Induction of matrix metalloproteinase-13 gene expression by TNF-α is mediated by MAP kinases, AP-1, and NF-κB transcription factors in articular chondrocytes

• Published in: Experimental cell research Vol. 288; no. 1; pp. 208 - 217
• Main Authors: Liacini, Abdelhamid, Sylvester, Judith, Qing Li, Wen, Huang, Wensheng, Dehnade, Faramaze, Ahmad, Mushtaq, Zafarullah, Muhammad
• Format: Journal Article
• Language: English
• Published: Elsevier Inc 01.08.2003
• Subjects: Activating protein-1; Arthritis; Cartilage; Chondrocyte; Matrix metalloproteinases; Mitogen-activated protein kinases; Nuclear factor κB, inhibitors; Signal transduction; Tumor necrosis factor-α; Cartilage; Signal transduction; Matrix metalloproteinases; Chondrocyte; Activating protein-1; Arthritis; Tumor necrosis factor-α; Nuclear factor κB, inhibitors; Mitogen-activated protein kinases
• ISSN: 0014-4827; 1090-2422
• DOI: 10.1016/S0014-4827(03)00180-0

Tumor necrosis factor alpha (TNF-α), a major proinflammatory cytokine, induces arthritic joint inflammation and resorption of cartilage by matrix metalloproteinase-13 (MMP-13). RNA for MMP-13 is increased in human arthritic femoral cartilage. Mechanisms of this induction were investigated by pretreating primary human osteoarthritic (OA) femoral head chondrocytes or chondrosarcoma cells with the potential inhibitors of TNF-α signal transduction and downstream target transcription factors followed by stimulation with TNF-α and analysis of MMP-13 RNA/protein. TNF-α rapidly activated phosphorylation of extracellular signal-regulated kinases (ERKs), p38, and c-jun N-terminal kinase (JNK) mitogen-activated protein (MAP) kinases in human chondrocytes.
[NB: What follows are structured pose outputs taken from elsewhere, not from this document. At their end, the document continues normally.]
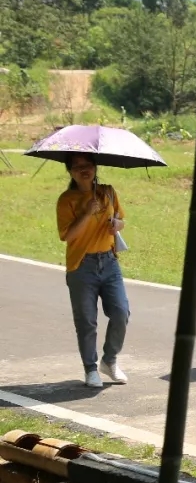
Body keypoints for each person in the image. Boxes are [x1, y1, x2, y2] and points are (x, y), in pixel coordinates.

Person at [56, 153, 130, 389]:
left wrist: (115, 225)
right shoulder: (67, 200)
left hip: (109, 262)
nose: (83, 170)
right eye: (77, 167)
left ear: (95, 167)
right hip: (81, 266)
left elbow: (121, 219)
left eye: (87, 165)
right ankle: (90, 368)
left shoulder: (107, 192)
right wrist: (88, 212)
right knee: (87, 321)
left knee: (121, 313)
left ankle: (109, 361)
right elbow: (67, 235)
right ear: (70, 172)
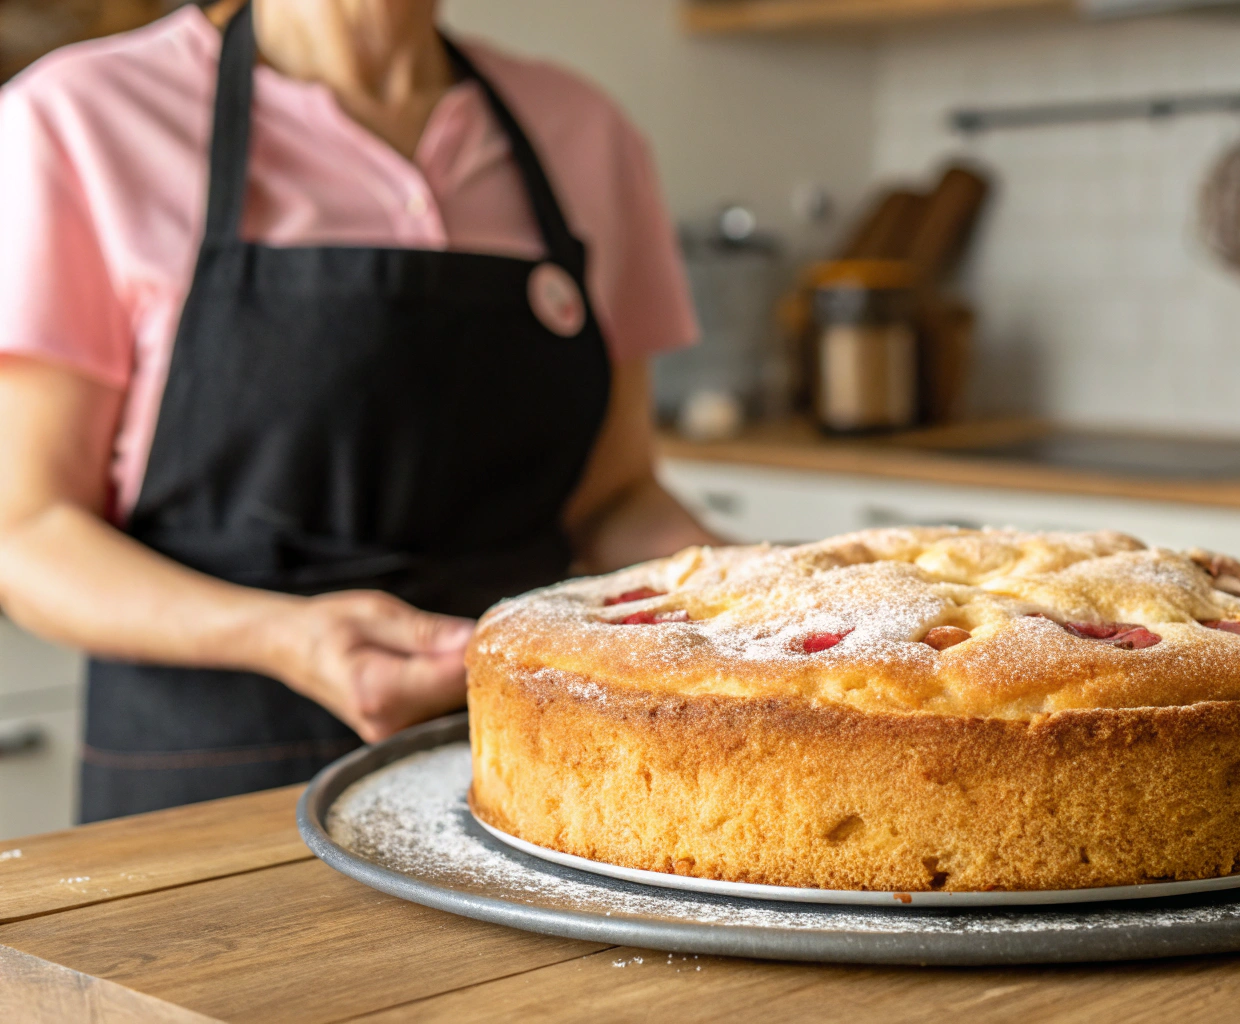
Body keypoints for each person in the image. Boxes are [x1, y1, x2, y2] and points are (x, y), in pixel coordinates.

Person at [0, 0, 717, 821]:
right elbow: (26, 532)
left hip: (526, 784)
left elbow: (616, 500)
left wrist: (785, 593)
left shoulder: (585, 132)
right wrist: (283, 637)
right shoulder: (76, 121)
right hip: (202, 798)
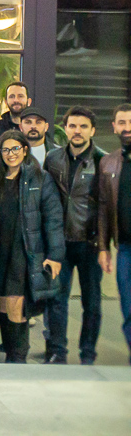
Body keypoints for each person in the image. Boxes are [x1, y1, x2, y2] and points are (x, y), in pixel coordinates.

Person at [0, 129, 65, 363]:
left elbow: (53, 219)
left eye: (15, 148)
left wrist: (55, 254)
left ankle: (18, 356)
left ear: (25, 150)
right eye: (6, 149)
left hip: (24, 250)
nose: (11, 154)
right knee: (3, 303)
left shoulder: (40, 178)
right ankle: (10, 351)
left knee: (17, 302)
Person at [42, 105, 104, 364]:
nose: (77, 131)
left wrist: (104, 243)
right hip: (59, 241)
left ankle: (87, 353)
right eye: (72, 126)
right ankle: (57, 351)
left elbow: (106, 204)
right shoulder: (53, 158)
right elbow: (46, 198)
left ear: (92, 130)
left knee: (92, 302)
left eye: (83, 126)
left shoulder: (103, 161)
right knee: (56, 298)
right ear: (65, 128)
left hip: (90, 241)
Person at [96, 103, 131, 365]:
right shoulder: (108, 162)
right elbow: (104, 207)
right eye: (122, 123)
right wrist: (103, 247)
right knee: (128, 306)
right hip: (126, 248)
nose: (127, 128)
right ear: (114, 127)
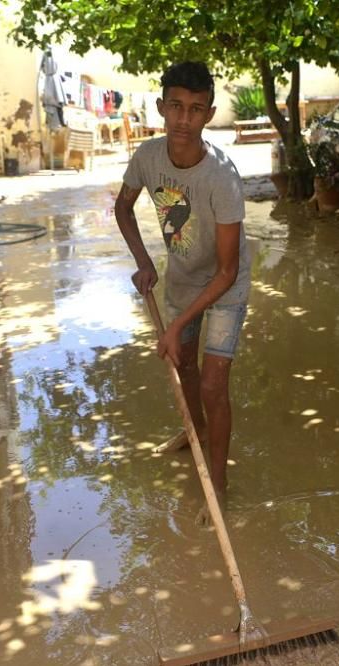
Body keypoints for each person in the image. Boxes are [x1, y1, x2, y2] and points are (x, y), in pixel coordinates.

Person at [114, 61, 251, 510]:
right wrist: (143, 261)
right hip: (183, 279)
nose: (184, 119)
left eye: (195, 109)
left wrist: (174, 327)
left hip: (225, 285)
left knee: (213, 383)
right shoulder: (147, 158)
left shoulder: (223, 178)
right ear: (161, 108)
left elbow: (227, 272)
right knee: (185, 369)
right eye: (175, 107)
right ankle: (196, 432)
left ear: (208, 115)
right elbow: (123, 208)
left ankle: (219, 480)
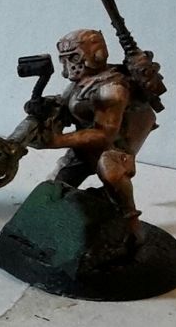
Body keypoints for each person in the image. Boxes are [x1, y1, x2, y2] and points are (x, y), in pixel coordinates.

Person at [40, 29, 157, 241]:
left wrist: (55, 141)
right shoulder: (81, 84)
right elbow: (63, 106)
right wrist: (44, 108)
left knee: (111, 172)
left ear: (95, 55)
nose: (69, 65)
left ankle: (132, 227)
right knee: (55, 185)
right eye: (64, 59)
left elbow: (105, 135)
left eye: (74, 58)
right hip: (84, 148)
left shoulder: (113, 88)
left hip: (115, 148)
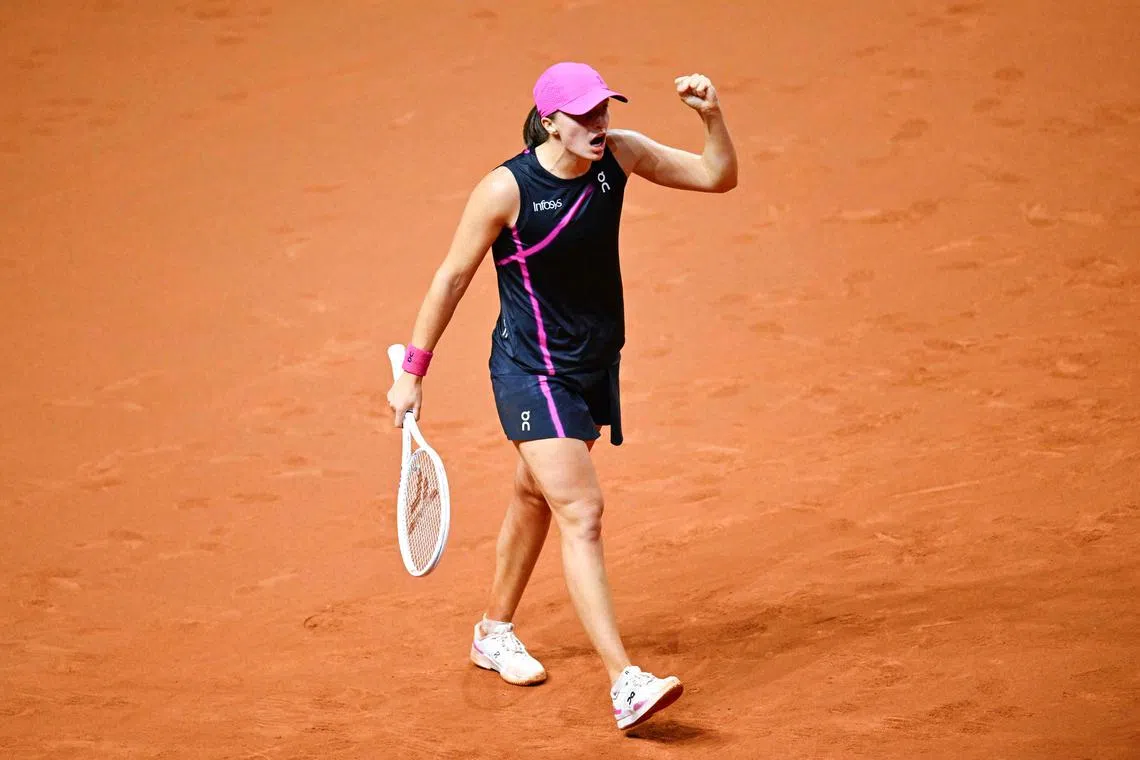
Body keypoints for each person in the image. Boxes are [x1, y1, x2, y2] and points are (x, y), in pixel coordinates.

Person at [387, 61, 737, 730]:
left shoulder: (620, 157)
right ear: (550, 122)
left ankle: (492, 631)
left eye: (603, 108)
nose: (598, 123)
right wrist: (415, 369)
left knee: (533, 494)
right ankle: (624, 681)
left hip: (590, 366)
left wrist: (711, 116)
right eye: (582, 115)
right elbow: (452, 277)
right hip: (529, 370)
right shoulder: (505, 190)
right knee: (580, 508)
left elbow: (717, 176)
Inhibitors of ERK (U0126, PD98059, and ERK1/2 antisense phosphorothioate oligonucleotide), JNK (SB203580, SP600125, and curcumin), and p38 (SB203580 and SB202190) pathways down-regulated the TNF-stimulated expression of MMP-13. Inhibitors of the transcription factors AP-1 (nordihydroguaiaretic acid, NDGA) and NF-κB (curcumin, proteasome inhibitors, and Bay-11-7085) suppressed TNF-α-induced MMP-13 expression in primary chondrocytes and SW1353 cells. These results suggest that induction of the MMP-13 gene by TNF-α is mediated by ERK, p38, and JNK MAP kinases as well as AP-1 and NF-κB transcription factors. Blockade of TNF-α signaling and its target transcription factors by the approaches tested here may be beneficial for reducing cartilage breakdown by MMP-13 in arthritis.